Wildfires Exacerbate Chronic Homelessness Found in Northern California
Enlarge this picture toggle caption Jae C. Hong/AP Jae C. Hong/AP
Two months ago raging wildfires in Northern California destroyed a large number of homes and businesses, intensifying an already chronic homelessness problem in the location of Santa Rosa.
The city lost 3,000 homes – 5 percent of its total housing stock – in the Tubbs fire, the most significant blaze to sweep through the region in October. Selling price gouging is creating a second wave of homelessness as exorbitant rents preserve persons from finding new housing in the wake of the fires, says Jennielynn Holmes, senior director of shelter and housing for Catholic Charities of Santa Rosa. Holmes says the result could possibly be more devastating compared to the housing crisis that precipitated the fantastic Recession.
“We’re sort of seeing the craze of what happened with the 2008 foreclosure crisis,” she tells Below & Now’s Robin Young. “We saw persons entering homelessness for the first time ever after that, and we’re predicting that to happen in the next couple of months here. And regrettably, it appears like it’s happening a little faster than it did with the 2008 foreclosure crisis.”
Holmes says that because of this group of people, “their unit didn’t burn up, but due to the fire which new market, it really is completely choosing them offline,” adding that landlords whose homes burned are actually evicting tenants from rental units.
Between September and mid-October, the typical asking price on the rental industry jumped by 36 percent in Sonoma and 23 percent in Napa, according to an analysis by rental site Zillow. The median regular monthly lease in Santa Rosa grew to $2,982 in the days after the fire.
The dwindling way to obtain affordable housing in the city greater than 160,000 is affecting people over the socioeconomic spectrum, Holmes says, but the situation is particularly dire for individuals who were already homeless. Prior to the fires, Santa Rosa only had a less than 1 percent vacancy fee, and the location was struggling to go nearly 3,000 homeless persons out of tent encampments on the roads.
“Prior to the fire there wasn’t a whole lot of light being cast on our homeless circumstance,” Fernando Gomez, a 24-year-outdated resident who was simply displaced prior to the fires, told the Huffington Post last month. “I feel like it’s getting a lot of media attention due to those displaced [by the fires], and I just want people to understand: There were a whole lot of people displaced before that.”
There is also a developing concern that price gouging will generate more problems for the long-term homeless population, as persons with higher incomes enter the rental market and lower-income persons are pushed out, Holmes says.

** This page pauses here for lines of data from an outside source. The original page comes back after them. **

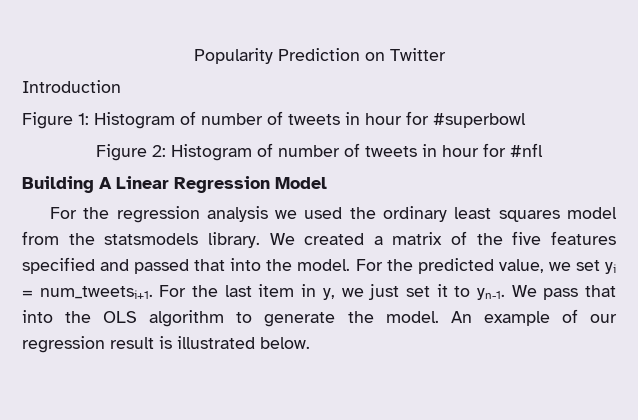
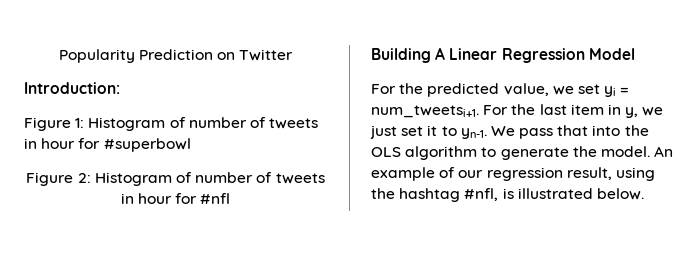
[22,80,121,93] Introduction -> [24,82,120,94] Introduction:
[116,206,617,223] [22,231,616,248] [22,257,413,274] regression analysis we used the ordinary least squares model from the statsmodels library. We created a matrix of the five features specified and passed that into the model. For the -> (424, 88) none
[110,337,154,349] result -> [566,167,655,181] [371,188,499,202] result, using the hashtag #nfl,

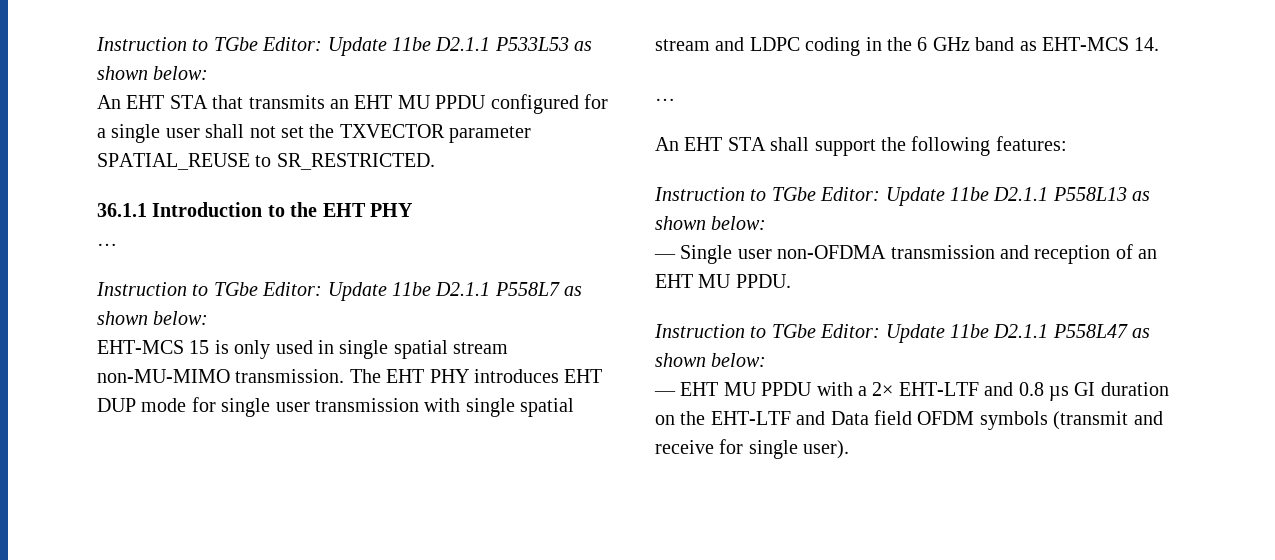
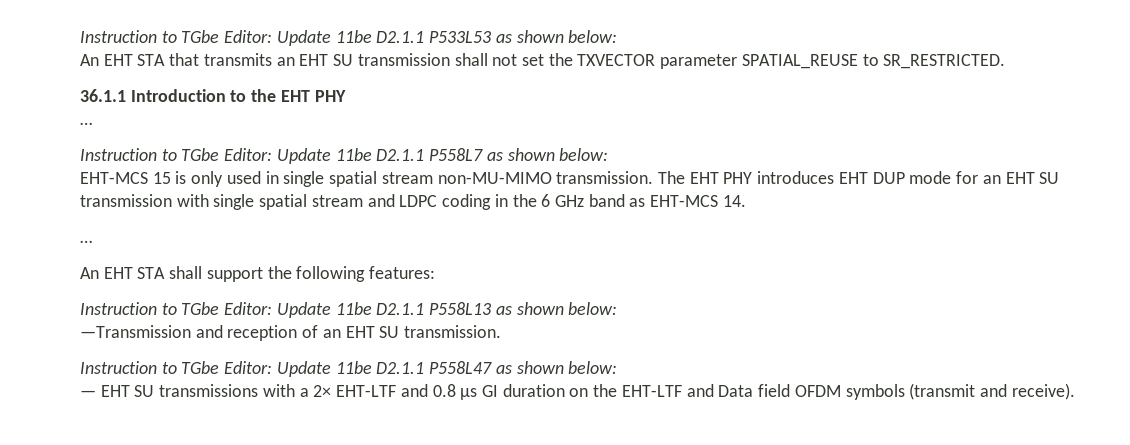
[397,94,608,114] [97,124,200,143] MU PPDU configured for a single user -> [333,53,450,66] SU transmission
[221,398,310,417] single user -> [982,172,1060,184] an EHT SU
[654,245,995,264] — Single user non-OFDMA transmission -> [80,325,191,338] —Transmission
[698,274,791,288] MU PPDU. -> [379,325,502,338] SU transmission.
[723,382,813,396] MU PPDU -> [134,384,259,397] SU transmissions
[655,439,850,459] receive for single user). -> [1011,383,1075,400] receive).

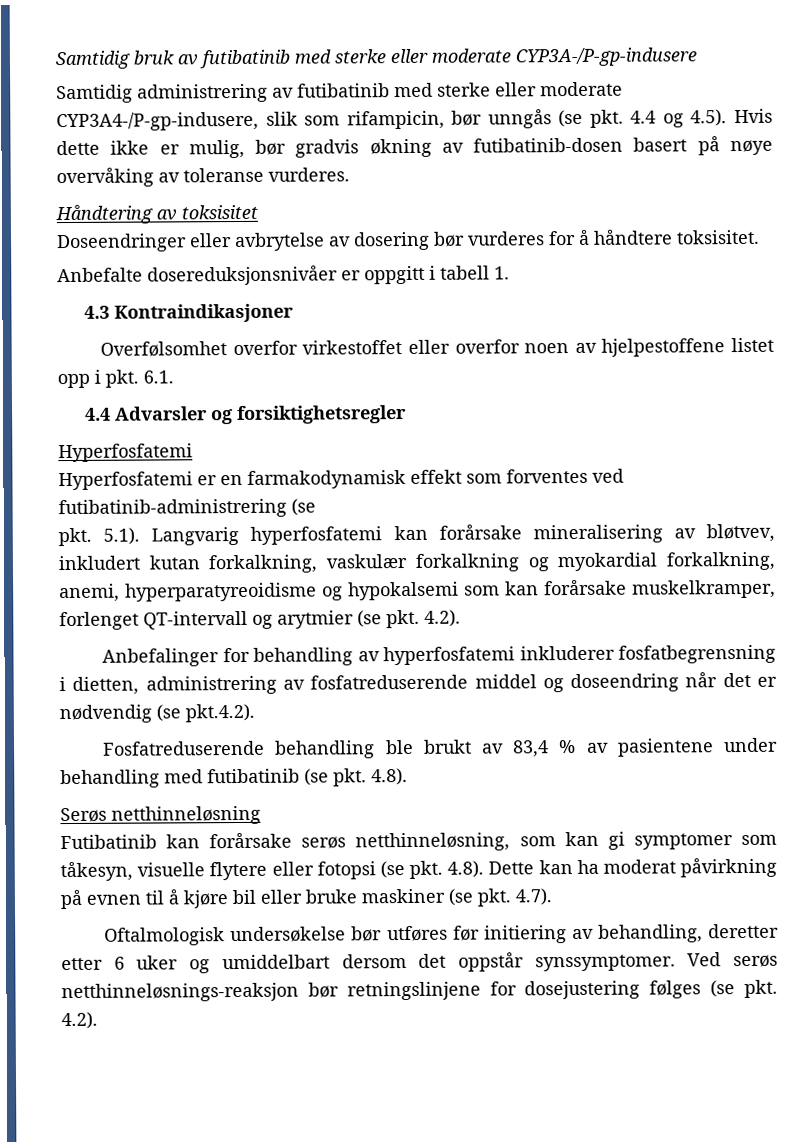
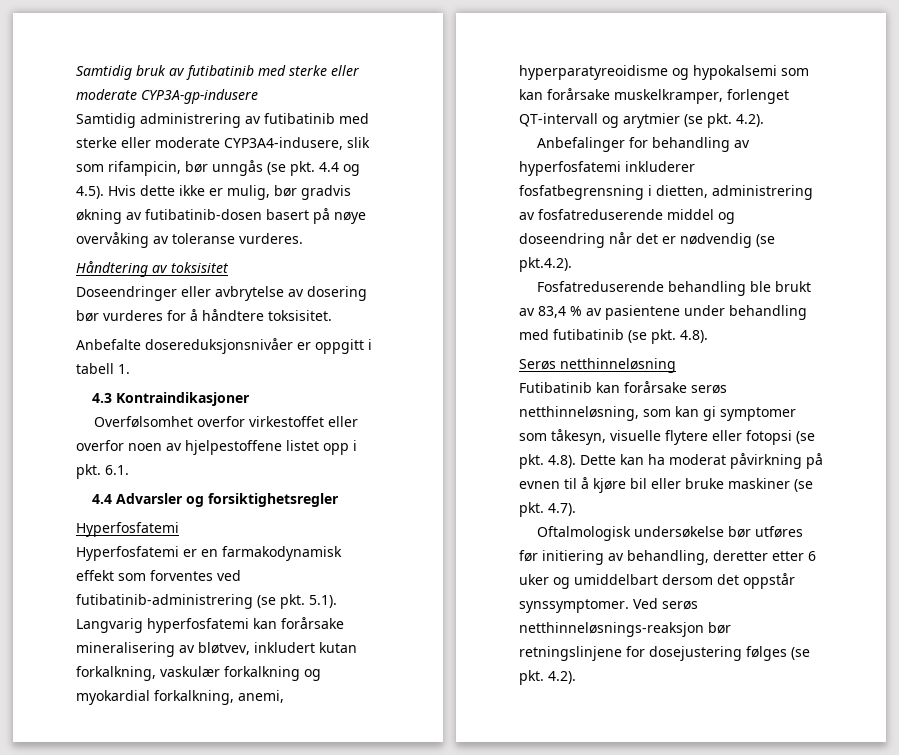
[515,47,698,67] CYP3A-/P-gp-indusere -> [141,89,258,104] CYP3A-gp-indusere
[56,111,259,132] CYP3A4-/P-gp-indusere, -> [224,137,343,150] CYP3A4-indusere,
(316, 507) // -> (276, 601) none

But property owners say they aren’t purposely acquiring good thing about vulnerable residents.
“People don’t realize that we’re giving an answer to insurance companies desperately trying to support clients who desire a spot to live,” Randy Knight, chief executive of 5StarVR.com, a vacation rental company, told the Los Angeles Times.
Regardless of intent, the rent uptick is exacerbating the income gap in Sonoma County, where the median own home price is more than $600,000, more than double the national average. Individuals who moved to Sonoma County to dodge million-dollar home prices in San Francisco may now be priced out.
“Because of that difference, in the last few years, a whole lot of persons who cannot afford to are in San Francisco or Santa Clara, they move farther north, away to counties just like Sonoma,” Oscar Wei, a senior economist at the California Association of Realtors, told the Los Angeles Times in October.
New data from the Department of Casing and Urban Development present that the homeless fee rose slightly this year for the first time since 2010, due to a spike in homelessness in cities along the West Coast, including Los Angeles, Seattle, NORTH PARK and Sacramento. The info indicate a severe shortage of affordable housing is causing the homelessness upsurge in these cities.
In Santa Rosa, Holmes says the wildfires have emboldened advocates to aggressively intensify work to combat homelessness from all angles.
“We’ve these high priority issues for our community prior to the fire on October 7th. Then your fires hit October 8th, and everything is normally magnified,” she says. “And what’s really important is normally … we don’t just address the persons who were displaced immediately by the fire inside our rebuilding efforts.”